Our data is process-generated data. Hence, the validity of documented timestamps must be considered when evaluating LOS. While the time of admission is usually recorded very accurately (entering insurance information into the system and performing the triage), the validity of other timestamps remains a challenge in most EDs: When or how is the "medical contact" operationalized or the "discharge" scheduled? For example, a bias can arise if patients leaving the ED are not "discharged" immediately from the documentation system but only later, for example, by administrative staff closing the patient file. This can particularly occur during resuscitation, where emergency treatment is in focus, and documentation is performed with a time delay.

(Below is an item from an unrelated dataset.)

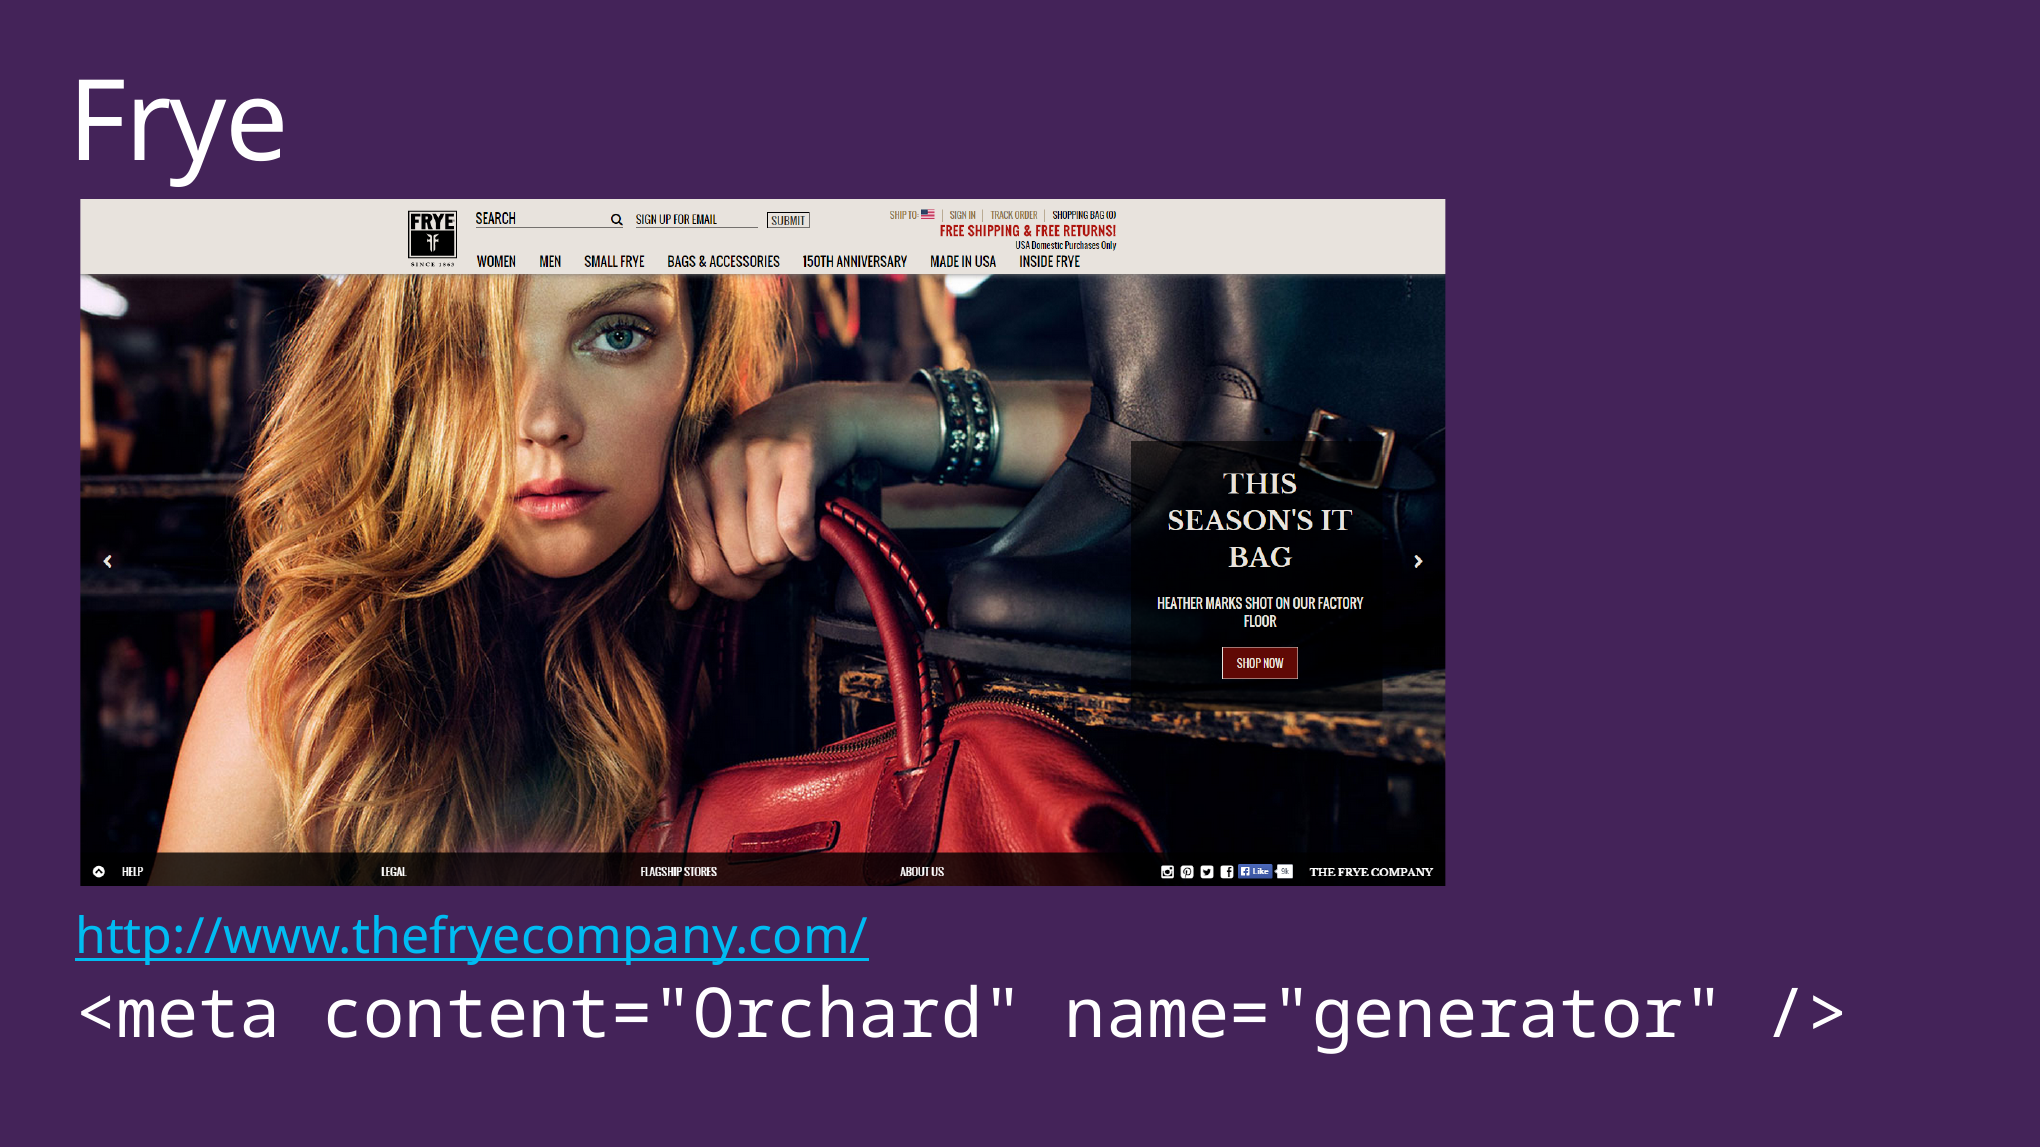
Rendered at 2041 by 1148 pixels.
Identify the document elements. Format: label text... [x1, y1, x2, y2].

text_box http://www.thefryecompany.com/ <meta content="Orchard" name="generator" /> [45, 880, 1935, 1077]
picture [80, 199, 1446, 886]
title Frye [45, 48, 1996, 199]
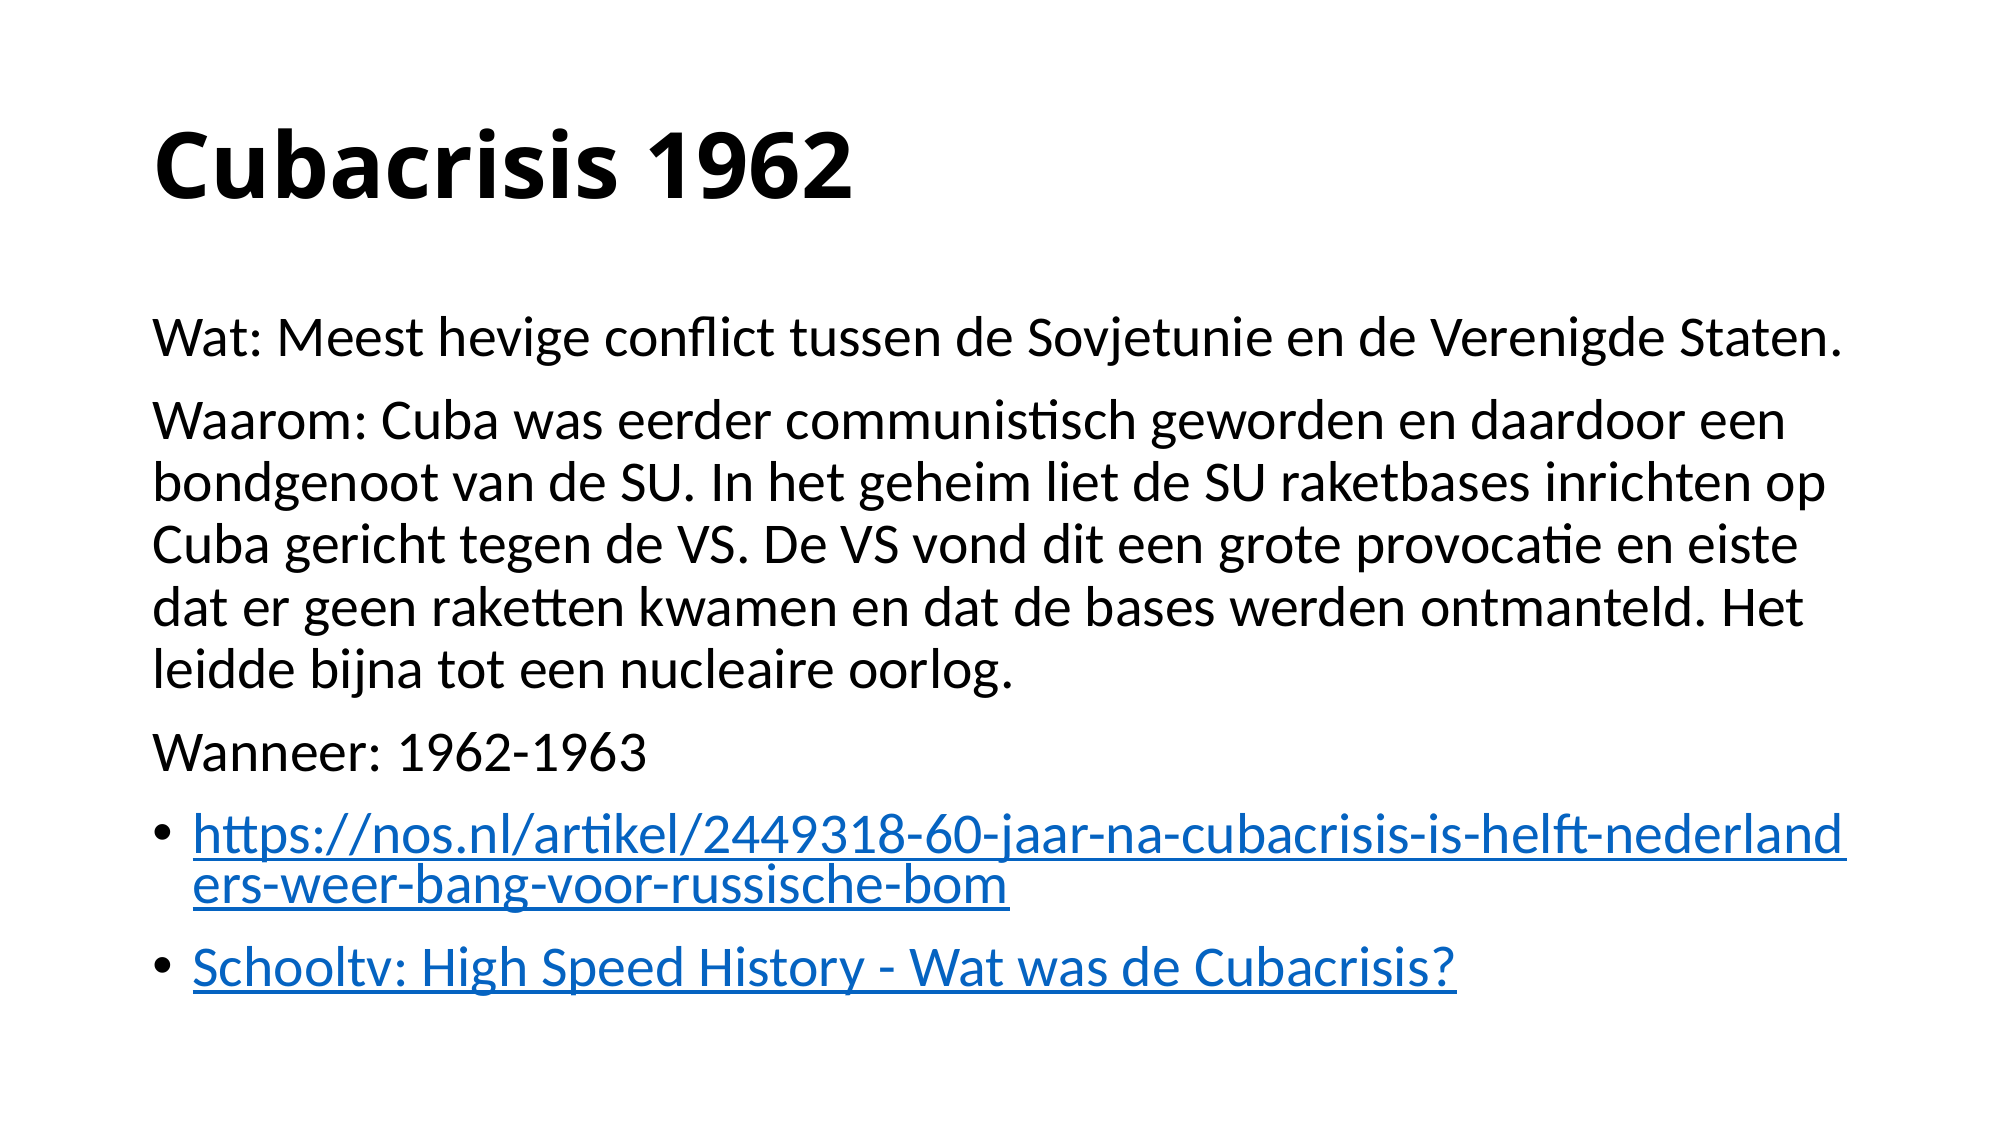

Our study shows that the total LOS in the ED mainly depends on patient-related factors (age), disease-related factors (presenting complaint and triage level), and organizational factors (weekday and disposition). Analyzing large datasets of the AKTIN registry allows for a valid evaluation of the LOS in EDs at all emergency care levels. Even if many of the influencing factors, e.g. age, gender and presenting complaints, cannot be changed as such, their identification is important. Real-time tracking of data in the ED as well as an optimized management of processes may help to avoid delays in diagnostics and interventions and improve the flow of patients through the ED. In addition, a baseline for external comparisons is needed. Our results support the development of strategies to optimize the processes in the ED. This applies, for example, to the reduction of the “boarding time” between treatment completion and discharge time. Future studies should therefore not only look at the LOS as a whole, but also take a closer look at such sub-processes during emergency treatment.